Yesterday’s data also indicates that the Chinese economy has grown 5.2% over the first nine months of the year and comes as Beijing have unveiled a series of fiscal support measures to try to support the economy. Central to Xi Jinping’s recent socio-economic aims has been trying to boost sustainable growth away from high levels of debt, shifting focus to consumer facing industries and higher value tech.
Following the release of yesterday’s growth figures, the National Bureau of Statistics of China stated that “We should be aware that the external environment is becoming more complex and grave while the domestic demand remains insufficient and the foundation for economic recovery and growth needs to be further consolidated”.
Yesterday saw US Equities under pressure as investors assessed the latest flurry of earnings and the ongoing geopolitical situation in the Middle East which pushed haven assets higher. For example, while the Dow Jones fell 1%, and the S&P 500 and Nasdaq slipped 1.3% and 1.6%, respectively, treasuries rallied higher. Yields on the US 2-year are now at their highest level in 17-years, having rallied 12bps over the last month to around 5.25%.
Data out this morning indicates that the country continued to be a net seller of US Treasuries over August, with the sell-off taking Beijing’s holdings of US debt to a fresh 14-year low. Some commentators believe that China may be selling US treasuries to raise funds to help prop up the yuan which has come under considerable pressure lately.
Elsewhere, Foreign holdings of US Treasuries rose to their highest level since December 2021, over the same August period. In fact, on an annualised basis overseas holdings of US treasuries were up roughly 2.8%, as countries weigh in on risk sentiment and the Fed’s monetary tightening.
Geopolitical tensions continued to impact oil markets yesterday, with WTI Crude Futures rising some 1.5% over the session to their highest level in two weeks. The prospect of supply side fears were exacerbated by Iran’s calls for countries of the Organisation of Islamic Cooperation (OIC) to place oil embargos on Israel. Presently, OPEC has not announced any plans to hold emergency meetings or take any immediate action. Iran’s comments come as the OIC (which consists of 57 member states) hold an emergency meeting at their head office in Jeddah, Saudi Arabia.

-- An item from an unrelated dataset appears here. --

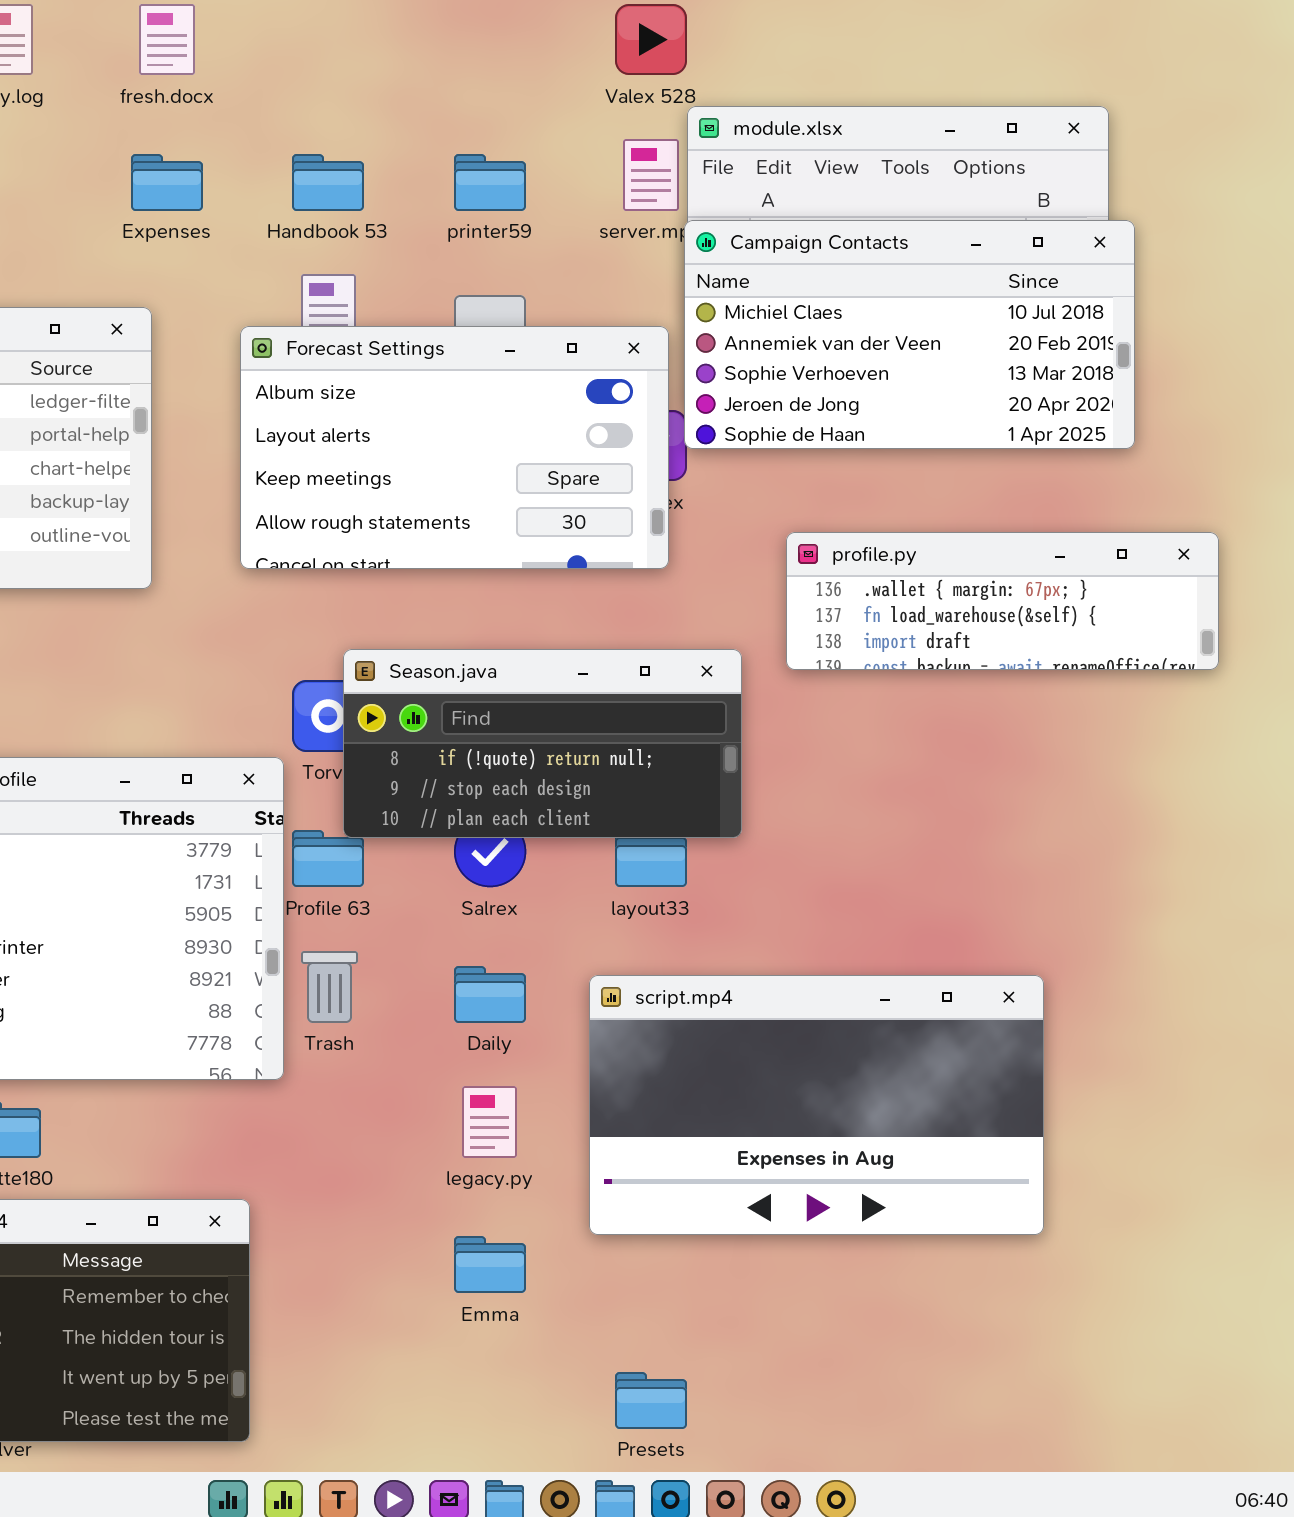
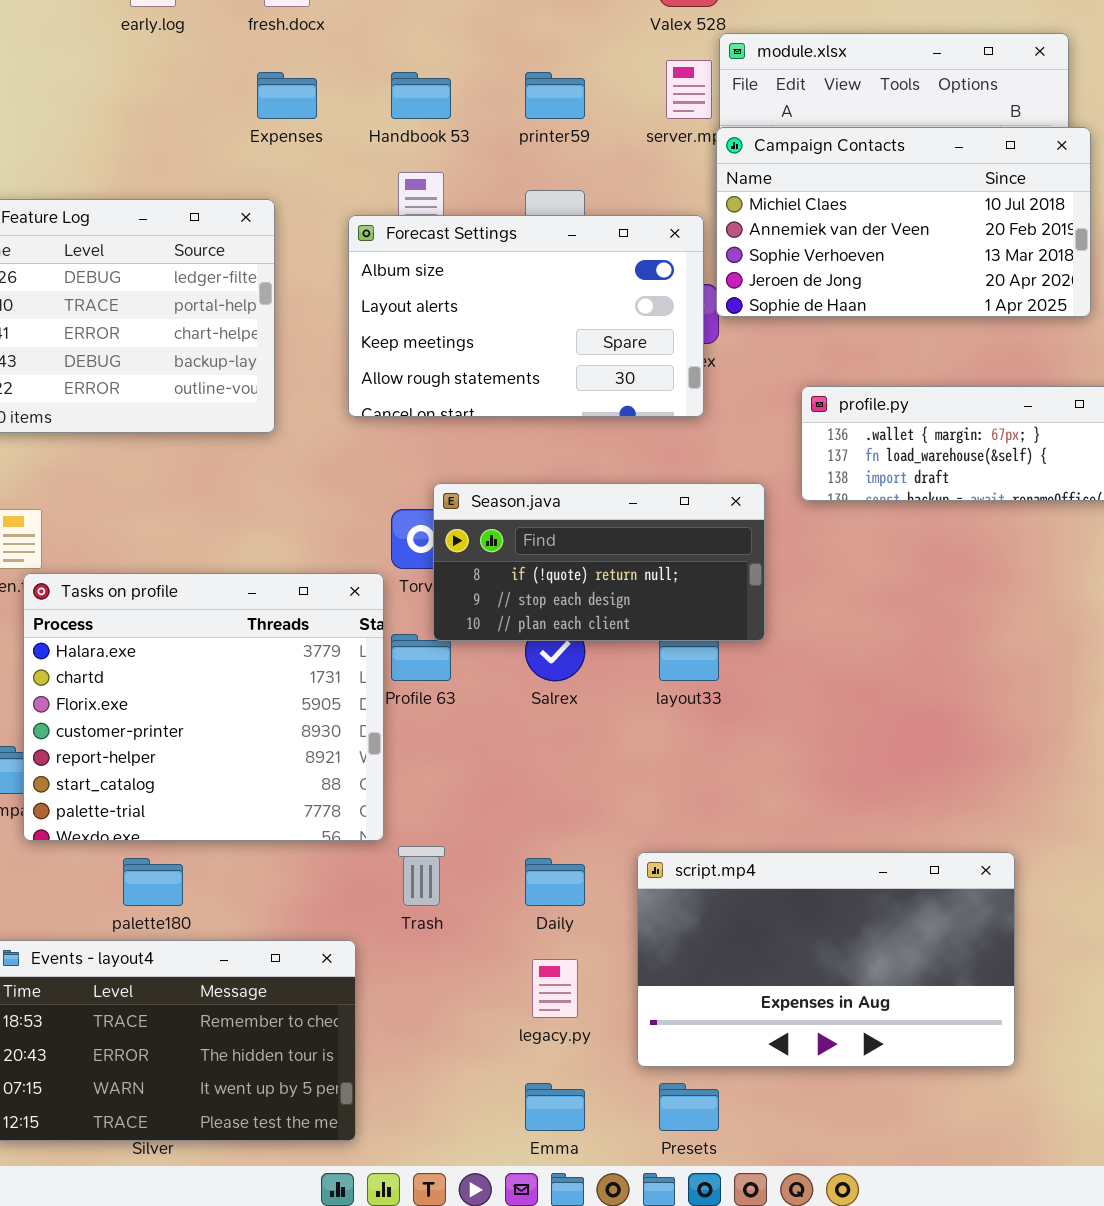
Trash: [301,951,358,1023] -> [398,846,445,906], moved
Daily: [454,966,526,1023] -> [525,858,585,906], moved
script.mp4: [589,975,1044,1235] -> [637,852,1015,1067], moved
legacy.py: [462,1086,517,1158] -> [532,959,578,1018], moved
Emma: [454,1236,526,1293] -> [525,1083,585,1131], moved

Elsewhere, US crude inventories have showed signs of falling with the EIA indicating that there had been a 4.5m barrel drop in inventories last week. While supply-side fears continue to dominate price action, headlines around Venezuela agreeing to electoral guarantees have led some to speculate on whether US sanctions on the country could ease, potentially leading to an increase in oil supplies.